Three Out of Four Say NO
Readers reply to Burton’s question on drilling for oil
The answer is right here in front of us. Get passionate about going green, spend your extra money and time lessening your burden on this beautiful planet so we can leave something enjoyable for our children.
David Fletcher, Harwood
David, you couldn’t more concisely or eloquently have answered this writer’s plea for opinions two weeks ago on drilling for oil in Alaska and along the Atlantic Coast. If everyone were like you, the controversy over global warming and drilling for oil would be over. Probably would never have started. You are neither rich nor poor as you say, but you have spent wisely lowering your energy use.
I like your philosophy: There is something enjoyable about knowing you are making the best out of what you have. You say you have a used 14-foot aluminum skiff given you by a relative: Blue crabs and all types of fish don’t care what your boat looks like; six gallons of fuel will catch my limit of crabs five times. I can see why you say no to drilling.
About 75 percent of readers who responded to our survey on drilling for oil had the same bottom-line answer: a resounding no.
From North Beach, Michael Angelucci e-mailed: The way I see it, rising costs seem to be the greatest driving force to curb our energy consumption, certainly more than the environmental conservation pleas have been over the past decade.
I feel we’ve made some good progress toward alternatives and efficiency in recent years; I would not like to see this momentum lost because of a temporary patch in the oil market.
John J. Burton
From John J. Burton of Washington, New Jersey who happens to be my Uncle Jack and also a retired chemical engineer long involved in global warming came a fact so obvious we shouldn’t overlook it: Bill Burton might have noted that drilling … will not help our oil supply for many years. All U.S. oil-drilling rigs are reported to be now booked to capacity in present oil fields.
I have been disappointed that no politician has proposed what was one of the quick and effective remedies to the 1970s oil shortage. Auto and truck speed limits were cut to 55 miles per hour nationwide. This not only immediately reduced the incentive for unnecessary driving, but gave drivers 10 to 20 percent more miles to the gallon. It was painful, but a pain shared by rich and poor alike.
From nature photographer and writer Rogard Ross: Let’s assume for the moment that the prospect of new domestic oil would scare speculators and cause a significant drop in oil prices. Which is the more likely behavior of our society if oil prices drop: We would tackle our energy problems head on with “renewed emphasis”? Or that we shift attention to the next headline and continue on with our lives like normal and buy a new batch of SUVs? Sadly, we as a nation, and a civilization, do not respond unless there is a crisis.
Consider a world where we declare independence from oil companies, avoid scaring the environment, create new green industries to meet the demand for alternative energy and decelerate the climate change that is threatening our agriculture sector. If we seize the opportunity, we would have a win-win-win scenario.

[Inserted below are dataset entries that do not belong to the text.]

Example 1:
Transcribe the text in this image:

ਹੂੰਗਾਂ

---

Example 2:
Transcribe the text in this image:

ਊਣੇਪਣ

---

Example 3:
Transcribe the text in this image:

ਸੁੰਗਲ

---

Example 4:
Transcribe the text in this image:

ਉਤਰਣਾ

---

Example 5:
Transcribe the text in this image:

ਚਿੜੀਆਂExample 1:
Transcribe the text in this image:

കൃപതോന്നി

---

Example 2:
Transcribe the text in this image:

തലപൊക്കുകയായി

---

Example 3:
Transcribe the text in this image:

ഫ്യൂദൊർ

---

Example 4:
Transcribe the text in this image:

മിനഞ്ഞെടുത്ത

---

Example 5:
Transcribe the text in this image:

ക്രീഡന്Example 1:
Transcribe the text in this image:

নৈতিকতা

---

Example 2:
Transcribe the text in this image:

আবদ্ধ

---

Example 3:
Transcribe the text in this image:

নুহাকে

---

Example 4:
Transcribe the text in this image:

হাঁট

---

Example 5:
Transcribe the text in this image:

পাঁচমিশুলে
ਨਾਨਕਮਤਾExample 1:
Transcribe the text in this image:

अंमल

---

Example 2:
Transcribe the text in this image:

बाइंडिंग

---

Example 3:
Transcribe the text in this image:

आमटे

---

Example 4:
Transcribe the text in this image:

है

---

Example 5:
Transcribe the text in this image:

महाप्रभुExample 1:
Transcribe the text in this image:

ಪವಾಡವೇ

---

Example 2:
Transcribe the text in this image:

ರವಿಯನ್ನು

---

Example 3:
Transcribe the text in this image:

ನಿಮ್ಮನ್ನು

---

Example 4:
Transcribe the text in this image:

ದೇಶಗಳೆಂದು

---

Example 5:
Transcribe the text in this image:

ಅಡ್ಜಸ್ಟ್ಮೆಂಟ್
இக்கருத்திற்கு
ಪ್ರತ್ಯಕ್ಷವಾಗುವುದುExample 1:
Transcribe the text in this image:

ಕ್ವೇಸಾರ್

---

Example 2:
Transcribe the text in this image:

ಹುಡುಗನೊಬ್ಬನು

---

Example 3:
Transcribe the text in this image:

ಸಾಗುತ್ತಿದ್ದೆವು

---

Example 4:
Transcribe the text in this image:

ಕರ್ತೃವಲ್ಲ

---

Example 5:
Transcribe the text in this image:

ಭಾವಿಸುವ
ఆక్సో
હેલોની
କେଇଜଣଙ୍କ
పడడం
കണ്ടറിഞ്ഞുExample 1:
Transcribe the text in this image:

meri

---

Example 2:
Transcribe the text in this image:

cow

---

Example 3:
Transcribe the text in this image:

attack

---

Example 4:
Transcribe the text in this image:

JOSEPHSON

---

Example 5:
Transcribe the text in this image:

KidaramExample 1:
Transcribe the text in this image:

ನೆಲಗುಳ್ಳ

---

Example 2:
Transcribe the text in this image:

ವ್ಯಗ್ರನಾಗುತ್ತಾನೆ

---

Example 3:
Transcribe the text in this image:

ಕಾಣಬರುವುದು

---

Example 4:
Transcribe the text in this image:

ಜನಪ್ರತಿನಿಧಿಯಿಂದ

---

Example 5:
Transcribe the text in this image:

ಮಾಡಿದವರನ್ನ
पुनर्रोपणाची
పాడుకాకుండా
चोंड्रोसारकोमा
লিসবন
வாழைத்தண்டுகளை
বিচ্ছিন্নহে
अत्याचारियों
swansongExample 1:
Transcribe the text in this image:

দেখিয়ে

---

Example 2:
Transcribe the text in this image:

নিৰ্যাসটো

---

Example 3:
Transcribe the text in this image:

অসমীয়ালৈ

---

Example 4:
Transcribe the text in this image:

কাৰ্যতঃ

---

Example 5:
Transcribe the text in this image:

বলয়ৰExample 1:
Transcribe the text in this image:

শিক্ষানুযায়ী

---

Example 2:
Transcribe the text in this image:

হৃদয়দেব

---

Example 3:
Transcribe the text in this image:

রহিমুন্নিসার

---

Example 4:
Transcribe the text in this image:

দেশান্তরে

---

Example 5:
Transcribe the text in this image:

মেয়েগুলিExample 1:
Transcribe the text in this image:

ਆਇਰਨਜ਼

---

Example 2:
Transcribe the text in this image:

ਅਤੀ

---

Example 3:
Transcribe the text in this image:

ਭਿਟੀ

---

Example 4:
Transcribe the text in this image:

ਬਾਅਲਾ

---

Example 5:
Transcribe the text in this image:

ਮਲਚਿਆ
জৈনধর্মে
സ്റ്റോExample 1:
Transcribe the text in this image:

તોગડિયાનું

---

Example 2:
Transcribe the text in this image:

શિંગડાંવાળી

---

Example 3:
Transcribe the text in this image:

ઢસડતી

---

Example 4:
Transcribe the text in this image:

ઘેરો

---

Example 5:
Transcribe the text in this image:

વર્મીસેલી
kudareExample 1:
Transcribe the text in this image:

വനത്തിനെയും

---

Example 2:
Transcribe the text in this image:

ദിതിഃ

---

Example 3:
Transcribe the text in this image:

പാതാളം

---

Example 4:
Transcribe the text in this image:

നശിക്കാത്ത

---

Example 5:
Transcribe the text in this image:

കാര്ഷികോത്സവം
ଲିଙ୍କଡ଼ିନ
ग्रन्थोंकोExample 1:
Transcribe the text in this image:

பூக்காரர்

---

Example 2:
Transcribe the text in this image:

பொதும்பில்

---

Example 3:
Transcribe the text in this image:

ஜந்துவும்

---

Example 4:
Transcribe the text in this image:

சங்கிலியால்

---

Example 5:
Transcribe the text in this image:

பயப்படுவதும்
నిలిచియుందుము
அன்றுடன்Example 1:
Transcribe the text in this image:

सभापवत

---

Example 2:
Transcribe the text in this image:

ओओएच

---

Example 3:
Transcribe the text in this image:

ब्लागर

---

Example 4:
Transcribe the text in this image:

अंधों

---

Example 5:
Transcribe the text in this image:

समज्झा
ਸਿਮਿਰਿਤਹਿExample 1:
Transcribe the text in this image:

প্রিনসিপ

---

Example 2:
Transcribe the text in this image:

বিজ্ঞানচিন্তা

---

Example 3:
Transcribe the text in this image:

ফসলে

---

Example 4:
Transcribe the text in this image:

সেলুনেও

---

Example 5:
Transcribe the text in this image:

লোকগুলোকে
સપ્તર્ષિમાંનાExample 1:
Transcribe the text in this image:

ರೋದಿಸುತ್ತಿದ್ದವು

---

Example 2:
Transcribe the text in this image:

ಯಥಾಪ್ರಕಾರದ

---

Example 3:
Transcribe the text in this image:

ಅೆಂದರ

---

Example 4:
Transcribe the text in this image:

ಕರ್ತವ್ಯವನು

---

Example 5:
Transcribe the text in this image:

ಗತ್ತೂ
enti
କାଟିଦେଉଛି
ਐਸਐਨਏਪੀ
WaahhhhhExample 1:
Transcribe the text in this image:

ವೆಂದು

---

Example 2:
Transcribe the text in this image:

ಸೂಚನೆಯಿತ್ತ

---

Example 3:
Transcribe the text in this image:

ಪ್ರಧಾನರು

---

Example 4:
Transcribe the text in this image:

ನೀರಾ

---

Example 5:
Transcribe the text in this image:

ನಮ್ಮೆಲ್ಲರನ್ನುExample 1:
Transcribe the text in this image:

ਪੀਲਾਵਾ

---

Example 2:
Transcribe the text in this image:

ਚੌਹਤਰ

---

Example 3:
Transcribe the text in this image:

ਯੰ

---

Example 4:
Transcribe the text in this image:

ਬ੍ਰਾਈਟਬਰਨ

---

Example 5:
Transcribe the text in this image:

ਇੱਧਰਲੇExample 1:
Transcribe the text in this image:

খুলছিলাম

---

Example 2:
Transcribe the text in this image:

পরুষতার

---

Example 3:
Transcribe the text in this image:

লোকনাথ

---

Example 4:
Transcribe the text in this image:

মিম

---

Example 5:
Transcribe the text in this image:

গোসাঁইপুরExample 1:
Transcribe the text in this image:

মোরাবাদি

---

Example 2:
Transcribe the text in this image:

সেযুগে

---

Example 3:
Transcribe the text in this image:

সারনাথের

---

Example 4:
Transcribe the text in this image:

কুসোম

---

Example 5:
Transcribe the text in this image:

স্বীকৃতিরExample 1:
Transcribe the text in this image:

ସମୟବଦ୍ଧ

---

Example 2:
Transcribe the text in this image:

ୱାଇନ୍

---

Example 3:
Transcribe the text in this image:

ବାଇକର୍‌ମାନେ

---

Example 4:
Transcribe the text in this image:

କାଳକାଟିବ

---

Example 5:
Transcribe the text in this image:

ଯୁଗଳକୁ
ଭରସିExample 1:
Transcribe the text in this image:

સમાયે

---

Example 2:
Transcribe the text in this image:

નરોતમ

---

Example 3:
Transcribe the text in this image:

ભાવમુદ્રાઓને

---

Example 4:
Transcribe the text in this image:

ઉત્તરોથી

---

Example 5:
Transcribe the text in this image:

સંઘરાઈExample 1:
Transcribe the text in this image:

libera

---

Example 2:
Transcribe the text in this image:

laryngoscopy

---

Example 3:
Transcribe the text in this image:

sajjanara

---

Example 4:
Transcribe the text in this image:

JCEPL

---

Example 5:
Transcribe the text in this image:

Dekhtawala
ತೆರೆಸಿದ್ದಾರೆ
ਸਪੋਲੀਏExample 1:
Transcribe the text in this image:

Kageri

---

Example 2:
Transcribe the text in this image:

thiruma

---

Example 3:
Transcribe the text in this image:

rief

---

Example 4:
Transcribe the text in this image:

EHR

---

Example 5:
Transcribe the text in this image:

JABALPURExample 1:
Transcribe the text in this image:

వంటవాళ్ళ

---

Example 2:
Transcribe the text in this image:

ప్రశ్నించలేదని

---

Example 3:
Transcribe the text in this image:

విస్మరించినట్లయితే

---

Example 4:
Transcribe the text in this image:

Margaret Gwathmey of Harwood, who tells us she’s a big fan of Bay Weekly, made it brief: No drilling. And no oil shale either. We will find a cure.
Now for the other side. Glenn Weder of Hollywood, Md., e-mailed: Yes for drilling, but it needs to go much farther than that. We need a national energy policy that takes local politics out of the equation. Ben Stein wrote such a policy for President Nixon, but Congress refused to implement it despite gasoline shortages in the early ’70s. Remember even and odd days? (When some could only buy fuel on odd days numberwise in the month if the last number on their license plate was odd; just the opposite for even days.)
It’s time to pull our heads out of the sand and end our dependency on foreign energy sources.
As for signing the Kyoto Protocol, the note in News of the Weird points out some of the ridiculous requirements where, in New Zealand farmers will face a huge tax on methane by 2010 if their cows continue to graze as they have always done. I think we have enough intelligence to decide on proper ecological decisions without that kind of help. Enough said …
From Brian Kennedy: Economy or Environment and Oil or Environment are precisely the kind of bogus sets of choices that helped create this crisis in the first place. Advanced technologies and tough standards enable us to have both a strong economy and environment at the same time. If government would just close its collective mouth, get out of the way and put Americans to work producing more of their energy here at home, we’d all be better for it.
The use of abundant and affordable energy has given us the highest standards of living in the world. What is reckless is a government that grows this nation’s dependence on foreign sources for the lifeblood of our economy, especially when we have vast resources at home.
In the Balance
Such is a sampling of opinion from Chesapeake Bay Country on drilling for oil in Alaska and offshore. Both sides have valid points in the controversy. Why we should pay attention and get involved, heed these words from the May/June issue of Foreign Affairs:
In the years ahead, climate change will have a significant impact on every aspect of the daily lives of all human beings possibly greater than war.